Yorkshire link with Africa revealed in genetic study
By Steve Connor, Science Editor
Published: 24 January 2007
White men with a rare Yorkshire surname have been found to be descended from black African ancestors who came to Britain many centuries ago.
A study of Caucasian men who share the same English surname has found that they also share a type of Y chromosome that has previously been found only in men living in west Africa.
Scientists believe the findings show that Africans who came to Britain as Roman soldiers nearly 2,000 years ago or as slaves after the 16th centuryleft a line of descendants.
The results are the first genetic evidence of black Africans living in Britain centuries before the influx from Commonwealth countries with black populations in the mid-20th century.
The researchers say they have to keep the Yorkshire surname confidential - it begins with the letter "R" - because they would need permission to release it from everyone with the surname who took part in the study.

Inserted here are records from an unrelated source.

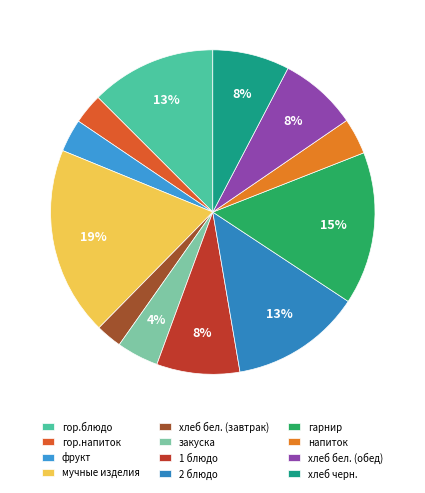

To the nearest percent, what is the difference between the largest and smallest slice percentages?

16%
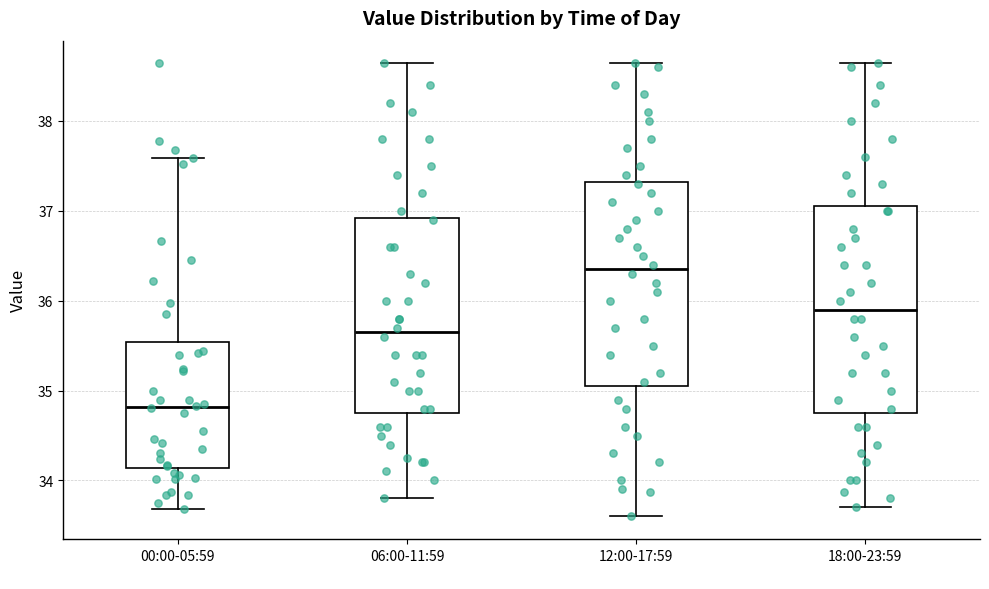

Where does the lower whisker of the box for 06:00-11:59 end on the y-axis? The values are not printed on the chart, so give them approximately, as read against the axis.

33.8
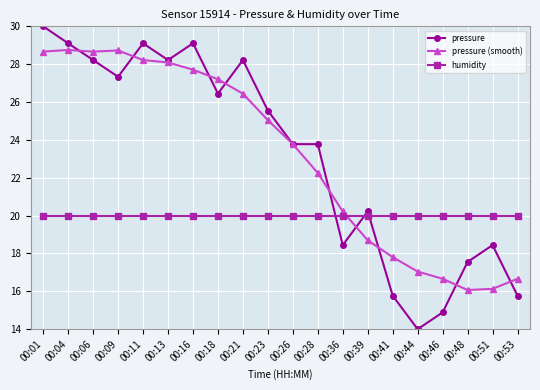

Which series changed the most between 00:26 and 00:44?

pressure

Professor Mark Jobling of Leicester University said the men are white and did not know they had black ancestry until his team pointed out that they had a type of Y chromosome that could only come from west Africa.
"The Y chromosome is passed down from father to son, so this suggested Mr R must have had African ancestry somewhere down the line. Our study suggests that this must have happened some time ago," he said.

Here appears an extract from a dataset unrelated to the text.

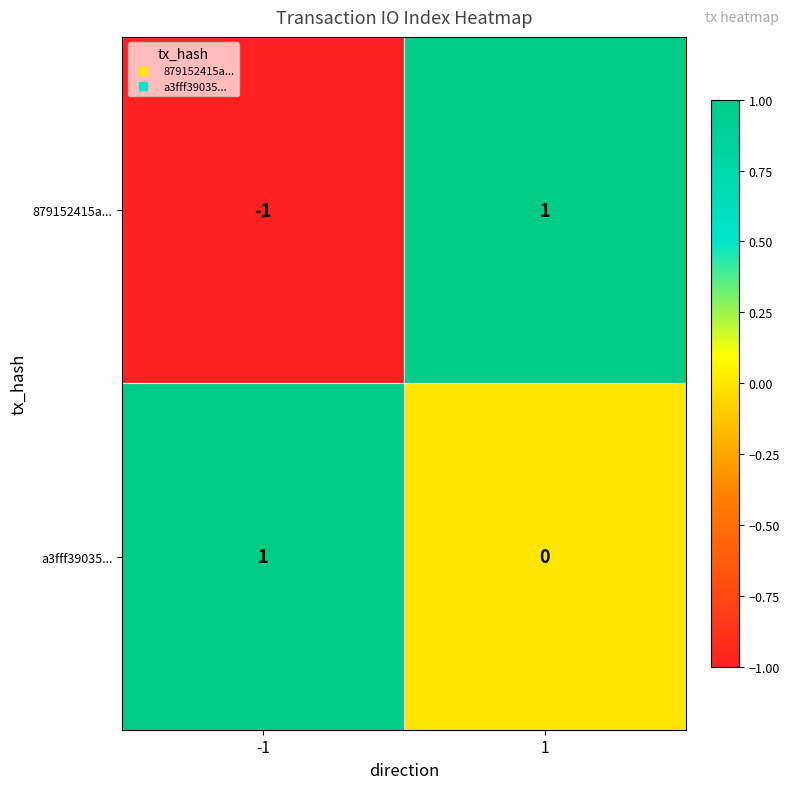

The value of 879152415a... at -1 is -2. True or false?

False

The type of Y chromosome is known as hgA1 and was found in seven out of 18 men who shared the same surname. Only 25 other men have the same Y chromosome, all from west Africa.
Because of the west African connection, it is more likely that the origin of the gene in Britain lies with the slave trade which was heavily based in the region, although a garrison of Moors was installed by the Romans when they were building Hadrian's Wall.
The study is published in the European Journal of Human Genetics.